Prof. Antoine Allanore

Associate Professor of Metallurgy

Primary DLC

Department of Materials Science and Engineering

MIT Room: 13-5066

Areas of Interest and Expertise

Corrosion and Environmental Effects
Electrochemistry
Energy and the Environment
Manufacturing
Materials Processing
Metallurgy
Metal: Steel, Ferroalloys, Rare-Earths, Precious Metals
Minerals: Iron Oxide, Silicate for Fertilizers.

Research Summary

Existing extraction and manufacturing processes have been developed at a time of limited awareness of resources scarcity and environmental impact. These two issues are encapsulated nowadays in the term sustainability, which encompasses a cost metric. Unfortunately, most of the easy problems affecting the production as well as environmental costs of minerals or metals extraction, and their large scale transformations have been solved.
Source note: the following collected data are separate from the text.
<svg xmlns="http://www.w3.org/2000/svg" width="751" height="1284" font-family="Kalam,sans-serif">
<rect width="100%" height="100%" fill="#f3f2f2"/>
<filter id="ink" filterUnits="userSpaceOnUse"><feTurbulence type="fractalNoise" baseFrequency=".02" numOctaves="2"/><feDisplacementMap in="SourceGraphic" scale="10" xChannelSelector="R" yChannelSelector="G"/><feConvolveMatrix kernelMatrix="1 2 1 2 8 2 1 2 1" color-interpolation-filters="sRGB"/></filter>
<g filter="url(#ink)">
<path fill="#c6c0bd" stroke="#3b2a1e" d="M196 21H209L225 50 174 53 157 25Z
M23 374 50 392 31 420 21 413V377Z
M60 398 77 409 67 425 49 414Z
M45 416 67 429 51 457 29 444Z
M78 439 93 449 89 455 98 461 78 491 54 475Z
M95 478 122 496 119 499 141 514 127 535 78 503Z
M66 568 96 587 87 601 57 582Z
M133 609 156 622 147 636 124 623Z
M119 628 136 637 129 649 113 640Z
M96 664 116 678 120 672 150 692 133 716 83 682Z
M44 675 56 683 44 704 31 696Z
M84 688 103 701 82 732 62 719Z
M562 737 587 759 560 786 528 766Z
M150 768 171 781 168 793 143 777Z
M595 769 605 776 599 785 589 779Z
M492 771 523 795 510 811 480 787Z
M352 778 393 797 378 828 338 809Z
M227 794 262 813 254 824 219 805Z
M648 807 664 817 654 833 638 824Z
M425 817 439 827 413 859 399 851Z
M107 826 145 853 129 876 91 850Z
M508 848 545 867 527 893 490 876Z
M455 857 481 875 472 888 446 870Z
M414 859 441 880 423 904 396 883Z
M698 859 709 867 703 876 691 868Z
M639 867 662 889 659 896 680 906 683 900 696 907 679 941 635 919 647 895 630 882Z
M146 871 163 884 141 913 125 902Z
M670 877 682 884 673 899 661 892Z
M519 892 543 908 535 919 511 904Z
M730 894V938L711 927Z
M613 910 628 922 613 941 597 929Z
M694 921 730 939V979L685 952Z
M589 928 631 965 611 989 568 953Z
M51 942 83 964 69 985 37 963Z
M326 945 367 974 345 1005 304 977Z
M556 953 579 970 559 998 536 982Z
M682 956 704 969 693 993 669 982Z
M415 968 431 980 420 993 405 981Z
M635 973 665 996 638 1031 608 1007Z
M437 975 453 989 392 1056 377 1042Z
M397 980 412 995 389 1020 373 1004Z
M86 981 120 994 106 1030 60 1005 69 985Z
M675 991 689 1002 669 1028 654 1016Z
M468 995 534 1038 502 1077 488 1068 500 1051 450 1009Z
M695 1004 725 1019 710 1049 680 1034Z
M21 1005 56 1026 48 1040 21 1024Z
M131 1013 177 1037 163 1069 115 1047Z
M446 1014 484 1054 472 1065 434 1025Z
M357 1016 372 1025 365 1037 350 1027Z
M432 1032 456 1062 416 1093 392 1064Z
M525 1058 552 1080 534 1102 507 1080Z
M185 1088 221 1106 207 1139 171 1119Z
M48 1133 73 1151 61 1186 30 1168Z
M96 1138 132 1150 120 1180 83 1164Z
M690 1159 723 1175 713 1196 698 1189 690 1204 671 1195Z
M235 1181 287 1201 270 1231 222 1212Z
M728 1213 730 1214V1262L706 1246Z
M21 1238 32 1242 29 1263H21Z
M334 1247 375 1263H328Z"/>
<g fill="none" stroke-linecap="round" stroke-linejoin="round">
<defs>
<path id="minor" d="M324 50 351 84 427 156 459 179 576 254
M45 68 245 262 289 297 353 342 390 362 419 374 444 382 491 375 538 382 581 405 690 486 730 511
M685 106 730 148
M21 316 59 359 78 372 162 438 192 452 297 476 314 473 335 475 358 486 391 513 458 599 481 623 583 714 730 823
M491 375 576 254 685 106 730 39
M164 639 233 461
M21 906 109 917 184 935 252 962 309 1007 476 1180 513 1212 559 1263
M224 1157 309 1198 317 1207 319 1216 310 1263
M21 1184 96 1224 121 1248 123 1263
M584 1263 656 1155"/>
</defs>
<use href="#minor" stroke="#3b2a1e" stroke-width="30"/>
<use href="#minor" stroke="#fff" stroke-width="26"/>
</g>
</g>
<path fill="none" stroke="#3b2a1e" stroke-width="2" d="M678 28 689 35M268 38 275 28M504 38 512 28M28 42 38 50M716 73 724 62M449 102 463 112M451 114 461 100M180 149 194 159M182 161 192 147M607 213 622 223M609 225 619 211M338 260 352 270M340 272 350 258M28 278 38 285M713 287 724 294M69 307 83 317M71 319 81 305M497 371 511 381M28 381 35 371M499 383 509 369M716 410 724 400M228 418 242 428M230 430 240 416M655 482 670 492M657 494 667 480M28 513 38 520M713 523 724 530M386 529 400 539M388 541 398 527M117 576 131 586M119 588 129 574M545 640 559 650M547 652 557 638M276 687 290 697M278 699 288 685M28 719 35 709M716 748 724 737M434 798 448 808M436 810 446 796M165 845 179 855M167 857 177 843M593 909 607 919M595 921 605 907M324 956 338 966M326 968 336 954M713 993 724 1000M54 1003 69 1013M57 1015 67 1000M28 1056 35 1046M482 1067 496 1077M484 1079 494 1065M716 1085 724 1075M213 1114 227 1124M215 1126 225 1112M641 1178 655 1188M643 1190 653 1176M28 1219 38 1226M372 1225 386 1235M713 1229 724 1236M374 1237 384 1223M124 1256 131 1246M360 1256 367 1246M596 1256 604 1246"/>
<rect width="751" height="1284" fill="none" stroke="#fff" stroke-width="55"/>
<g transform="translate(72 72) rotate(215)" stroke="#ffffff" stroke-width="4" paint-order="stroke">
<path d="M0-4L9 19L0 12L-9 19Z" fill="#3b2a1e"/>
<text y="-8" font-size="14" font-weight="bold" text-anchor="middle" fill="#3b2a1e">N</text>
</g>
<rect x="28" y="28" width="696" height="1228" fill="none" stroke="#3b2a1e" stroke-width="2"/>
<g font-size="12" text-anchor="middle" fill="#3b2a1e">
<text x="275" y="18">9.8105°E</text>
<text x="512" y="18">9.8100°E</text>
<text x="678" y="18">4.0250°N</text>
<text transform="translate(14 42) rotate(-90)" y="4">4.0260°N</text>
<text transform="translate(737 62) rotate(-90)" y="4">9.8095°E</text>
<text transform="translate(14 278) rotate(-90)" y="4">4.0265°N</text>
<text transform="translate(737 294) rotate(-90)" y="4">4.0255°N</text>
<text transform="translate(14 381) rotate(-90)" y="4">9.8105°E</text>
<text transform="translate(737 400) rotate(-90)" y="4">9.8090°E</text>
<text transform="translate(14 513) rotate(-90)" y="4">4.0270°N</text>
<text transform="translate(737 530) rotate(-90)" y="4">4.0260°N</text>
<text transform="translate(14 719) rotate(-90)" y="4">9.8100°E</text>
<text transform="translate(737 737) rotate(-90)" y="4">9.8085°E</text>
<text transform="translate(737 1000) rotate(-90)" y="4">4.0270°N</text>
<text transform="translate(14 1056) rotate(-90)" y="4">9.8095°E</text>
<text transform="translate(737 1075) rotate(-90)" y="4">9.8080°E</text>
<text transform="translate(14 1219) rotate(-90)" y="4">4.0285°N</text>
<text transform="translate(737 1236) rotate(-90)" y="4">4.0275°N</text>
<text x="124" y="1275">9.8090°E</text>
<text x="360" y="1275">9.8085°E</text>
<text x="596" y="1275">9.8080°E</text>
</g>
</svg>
As of today, it is therefore of critical importance to develop innovative approaches to cope with both increasing materials needs and earth intrinsic limitations.

Professor Allanore’s research applies to the development of sustainable materials extraction and manufacturing process. His predilection processing methods rely on, but are not limited to, using electricity as a mean to provide energetically efficient processes. Each research project combines theoretical approach (e.g., how does the flow of current can affect the performance of an electrolytic process) and phenomenological approach (e.g. what are the actual lab performance of the foreseen electrolytic process).

For mining, one approach consists in developing processing methods that provide maximum use of the elements composing the ore while minimize water usage, chemicals consumption and the amount of residue. In the field of metal extraction, the research focuses on developing innovative processes with higher productivity and metal quality, while targeting minimization of energy consumption and waste generation. On the manufacturing front, the current research aims at providing manufacturing methods that reduces the number of unit-operations, ultimately increasing the productivity and limiting the scrap-rate of manufacture-intensive business.

Recent Work

  • Video
    November 22, 2017Conference Video Duration: 26:42

    Antoine Allanore - RD2017

    Harnessing high temperature materials for extraction and processing

    The demand for materials, particularly minerals and metals, has experienced an exceptional growth in the last decades. In parallel, the costs of the corresponding processing technologies have reached levels that are unsustainable for most countries. Increasing access to cost effective and clean electricity sets the stage for novel processes that can match new expectations from society. In this context, recent research and development results pertinent to materials processing are presented, in particular for oxides and sulfides. In parallel, novel experimental methods and predictive capacity for high temperature systems are shown, paving the way to transformative processes and materials.